EL PASO, Texas (KTSM) – In 1963 the Supreme Court ruled that the Sixth Amendment of the U.S. Constitution requires attorneys to be provided to criminal defendants who are unable to afford their own. This was named Gideon v. Wainwright and now 60 years later, the El Paso Public Defender’s Office honored its legacy.

Whether the charge is a misdemeanor or a serious capital murder offense, under Gideon v Wainwright guarantees that a defendant will receive legal counsel. However, some criminal defense attorneys often feel like their line of work is misunderstood.

Criminal Defense Attorney Leonard Morales spoke about how sometimes they are compared to their clients and their ethics regarding if their clients are guilty or innocent. However, he understands that his job is to help others despite the negative comments.

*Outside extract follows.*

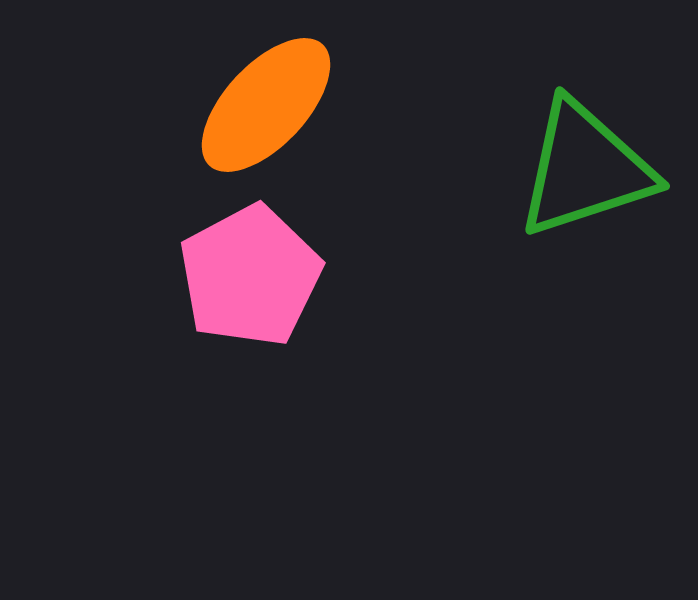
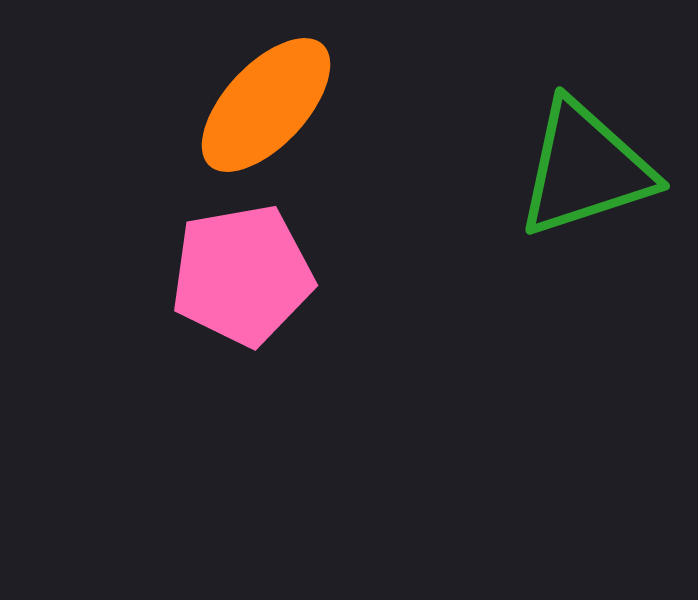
pink pentagon: moved 8 px left, 1 px up; rotated 18 degrees clockwise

 “Some of us go a civil route to make a lot of money others of us do the kind of work that we I guess the best way to put it were looking for something to mean something and I feel this is something that means something to defend people to represent people regular people just like us.” said Morales.

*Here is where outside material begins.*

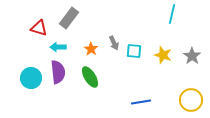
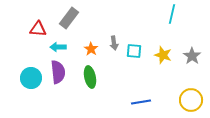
red triangle: moved 1 px left, 1 px down; rotated 12 degrees counterclockwise
gray arrow: rotated 16 degrees clockwise
green ellipse: rotated 20 degrees clockwise
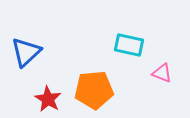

In the beginning of Chief Public Defender Kelli Childress Diaz’ career, it was difficult to relate to clients who had committed serious crimes and also defend them. She said after a while she learned to understand the importance of her job and the role she plays in her client’s lives.

“The more you do it and the more you promise to protect them, and you realize that they need you its becomes something that something you can’t just not do.” said Diaz.

Diaz also explained that it’s important that defense attorneys have a respectable relationship with their clients and the prosecution. She said without respect there is no justice system.

“Without respect, yes our client suffers and that is a big problem, but the entire justice system suffers and when people can’t be respectful just because someone does a different job that’s a breakdown in our system.” said Diaz.

While it has been sixty years since the passing of Gideon v Wainwright, both Childress and Morales understand that their work goes beyond the role in the courtroom.

“We represent people at the worst possible times in their life the times when you need a friend where you may have only one friend and that’s kind of what we do in that we provide a little bit of friendship we provide a little bit of defense a little bit of hope to somebody that probably would otherwise have it.” said Morales.